Appellant contends that the knife is not prohibited by statute because it had a locking mechanism and, therefore, did not operate by centrifugal force "as a matter of law." In Flores v. State, 716 S.W.2d 505, 506-06 (Tex. Crim. App. 1986), the Court of Criminal Appeals held that a broken switchblade knife, held shut with a rubber band, was a prohibited weapon within article 46.01(11).

In the instant cause, the simple act of unlocking the mechanism rendered the knife capable of being opened by "centrifugal force." Ample testimony of the knife's functioning revealed that the knife could open by centrifugal force after being unlocked. After viewing all the evidence in the light most favorable to the verdict, a rational trier of fact could have found that the knife was a "switchblade [*3]  knife" as defined by article 46.01(11) and that appellant was guilty of possessing the switchblade knife beyond a reasonable doubt. Id.; Jackson v. Virginia, 443 U.S. 307, 319 (1974).

We overrule appellant's first point of error.

In his second and third points of error, appellant contends that the evidence is insufficient to prove that he "voluntarily" and/or "knowingly" committed the offense.

Addressing first his contention about whether the State proved knowledge, we observe that when an illegal weapon is found in close proximity to a defendant and is within the plain view of the defendant, this is sufficient evidence to prove "knowing" possession. Christian v. State, 686 S.W.2d 930, 933-34 (Tex. Crim. App. 1985). The record reflects that, while appellant was searching his briefcase, the switchblade knife was in his plain view. This shows that he "knowingly" had possession.

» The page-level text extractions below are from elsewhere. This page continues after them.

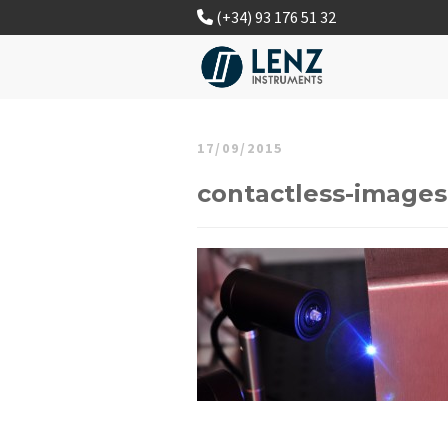
(+34) 93 176 51 32
17/09/2015
contactless-images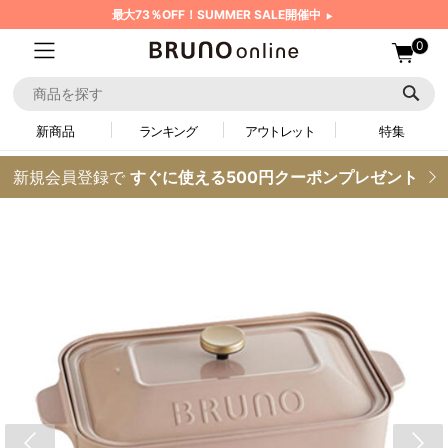
最大73％OFF！SUMMER SALE開催中
0
新商品
ランキング
アウトレット
特集
新規会員登録で
すぐに使える500円クーポンプレゼント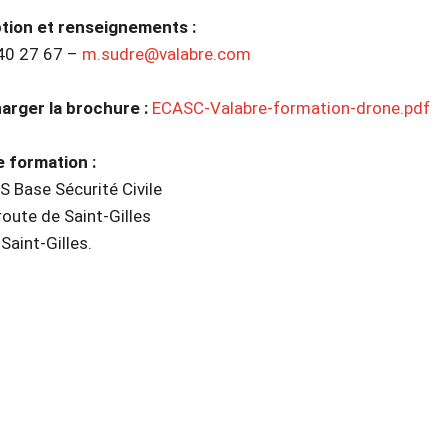
ption et renseignements :
40 27 67 –
m.sudre@valabre.com
arger la brochure :
ECASC-Valabre-formation-drone.pdf
e formation :
 Base Sécurité Civile
oute de Saint-Gilles
aint-Gilles.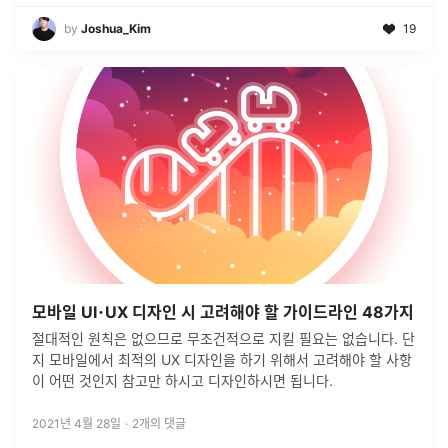
by
Joshua_Kim
19
모바일 UI･UX 디자인 시 고려해야 할 가이드라인 48가지
절대적인 원칙은 없으므로 무조건적으로 지킬 필요는 없습니다. 단
지 모바일에서 최적의 UX 디자인을 하기 위해서 고려해야 할 사항
이 어떤 것인지 참고만 하시고 디자인하시면 됩니다.
2021년 4월 28일
·
2
개의 댓글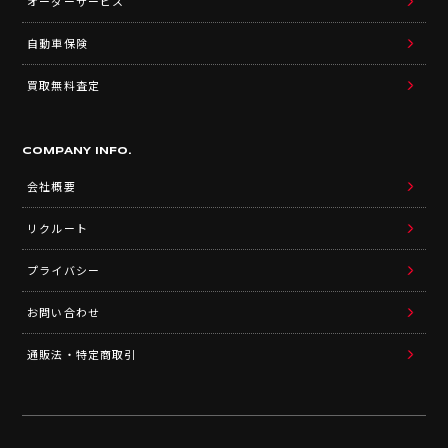
オーダーサービス
自動車保険
買取無料査定
COMPANY INFO.
会社概要
リクルート
プライバシー
お問い合わせ
通販法・特定商取引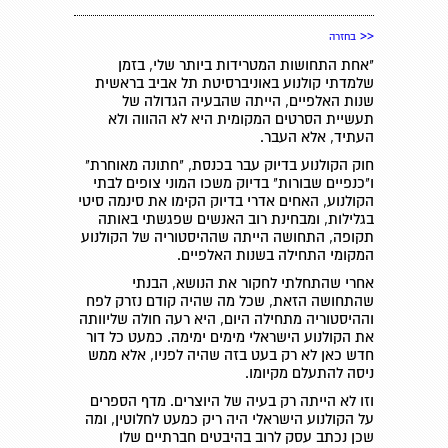
<<
בחזרה
"אחת התחושות המטרידות ביותר שלי, בזמן
שלמדתי קולנוע באוניברסיטת תל אביב בראשית
שנות האלפיים, הייתה שהבעיה הגדולה של
תעשיית הסרטים המקומית היא לא ההווה ולא
העתיד, אלא העבר.
חוק הקולנוע בדיוק עבר בכנסת, "חתונה מאוחרת"
ו"כנפיים שבורות" בדיוק משכו המוני צופים לבתי
הקולנוע, האחים אדרי בדיוק הקימו את סינמה סיטי
בגלילות, ומבחינת רוב האנשים שפגשתי באותה
תקופה, התחושה הייתה שההיסטוריה של הקולנוע
המקומי התחילה בשנות האלפיים.
אחרי שהתחלתי לחקור את הנושא, הבנתי
שהתחושה הזאת, שכל מה שהיה קודם נזרק לפח
וההיסטוריה מתחילה היום, היא רעה חולה שליוותה
את הקולנוע הישראלי מימים ימימה. כמעט כל דור
חדש כאן לא רק בעט בזה שהיה לפניו, אלא ממש
ניסה להתעלם מקיומו.
וזו לא הייתה רק בעיה של היוצרים. מדף הספרים
על הקולנוע הישראלי היה ריק כמעט לחלוטין, ומה
שכן נכתב עסק לרוב בהיבטים חברתיים שלו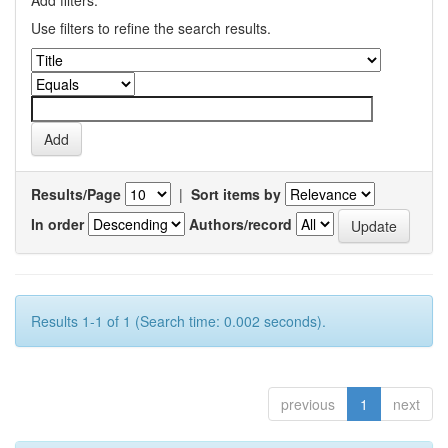
Add filters:
Use filters to refine the search results.
Results/Page
|
Sort items by
In order
Authors/record
Results 1-1 of 1 (Search time: 0.002 seconds).
previous
1
next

Turning to the issue of voluntariness, Tex. Penal Code Art. 6.01(b) (Vernon 1974) states that, "[P]ossession is a voluntary act if the possessor knowingly obtains or receives the thing possessed or is aware of his control of the thing for a sufficient time to permit him to terminate [*4]  his control." (Emphasis added.) Appellant's argument is that he did not "voluntarily" possess the knife because of the officer's request to get his identification. This logic is specious because it implies that appellant did not have possession until he opened the briefcase. Because the knife was in his possession before the officer instructed him to produce identification, appellant clearly had possession of it.

Appellant also argues that his possession was of too short a duration to satisfy the statutory requisite. In Slater v. State, 646 S.W.2d 528, 531 (Tex. App. -- Houston [1st Dist.] 1982, pet. ref'd), this Court held that the evidence was sufficient to support a finding that the defendant carried a pistol on his person, despite the fact that he held the weapon only for a short period of time.

We overrule appellant's second and third points of error.

We affirm the judgment.

Sam Bass, Justice, Justices Warren and Dunn also sitting.